Related: 5 Smart Ways to Remove Bias From Your Hiring Process
4. Interview sequence
The interview sequence is where you can't afford to get lazy. The mistake companies make is assuming a quality interview sequence will require more of their time, so they limit it to one or two interviews. Here's an interview sequence that will protect your time and your culture:
30-minute screen
This is not with the recruiter. This can be anyone on your team that can check on those hiring standards and determine culture fit.
Work assignment
If a candidate passes the 30-minute screen, send him or her a work assignment. This should be at least three case studies that reflect the problems he or she would encounter in the role. You aren't looking to steal work product, so watch out for that. These can be customer-service scenarios, employee scenarios or technical scenarios. If you're willing to spend some money, there are some great SaaS test providers out there that have assessments ready to go.
Three-person panel
Choose a three-person panel to review the work assignment and then conduct an interview if they all give the candidate a pass rating. This protects their time and should ensure they only interview the best candidates.

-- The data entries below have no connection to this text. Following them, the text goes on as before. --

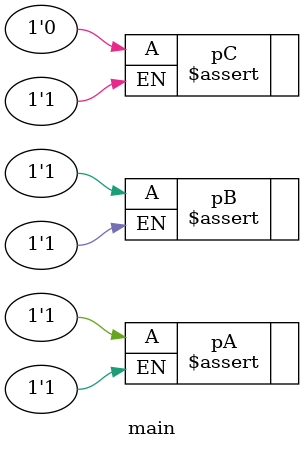
<source format=sv>
module main;

  parameter B = A + 1;

  enum { A = 1, C = my_parameter + 1 } my_enum;

  // expected to pass
  pA: assert property (A == 1);
  pB: assert property (B == 2);
  pC: assert property (B == 3);

endmodule

</source>
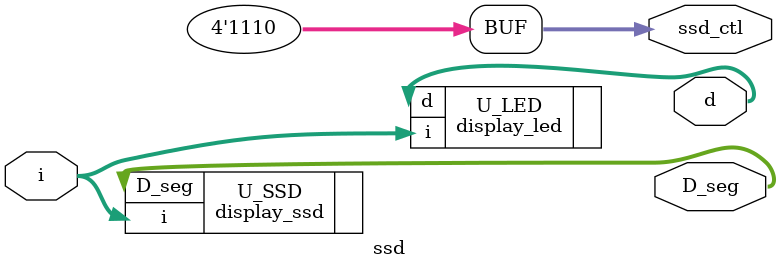
<source format=v>
`timescale 1ns / 1ps


module ssd(ssd_ctl, D_seg, d, i);
output [3:0] ssd_ctl;
output [7:0] D_seg;
output [3:0] d;
input [3:0] i;

assign ssd_ctl = 4'b1110;
display_ssd U_SSD(.D_seg(D_seg), .i(i));
display_led U_LED(.d(d), .i(i));

endmodule

</source>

These individuals should not include the hiring manager or anyone that would be a direct report to this new role. You want to include two people the candidate would work very closely with, but ensure at least one of the three is from a different team. Also, be sure those three individuals are an accurate representation of your diversity goals, or you will only find candidates who look just like your panel.
If your company is too small to accommodate this, then you may want to consider working with an external recruiter, who can help screen candidates using your avatar. Protecting your culture is worth the investment.
Hiring manager interview
Only if your candidate gets two out of three passes from your panel should he or she advance to the hiring manager interview. This protects the time of your hiring manager, who is likely critical to your operations; at the same time, it protects your culture.
Your hiring manager should have reviewed the notes from the panel, the candidate's work assignment, his or her resume and application and be prepared with at least ten interview questions. Aim for two to three final candidates to choose from and go make that offer.
This four-step playbook will aid you as you rapidly scale, so you don't sacrifice sustainability in the long run. If you use it, it will protect your time and your culture as you grow with intention. Happy growing!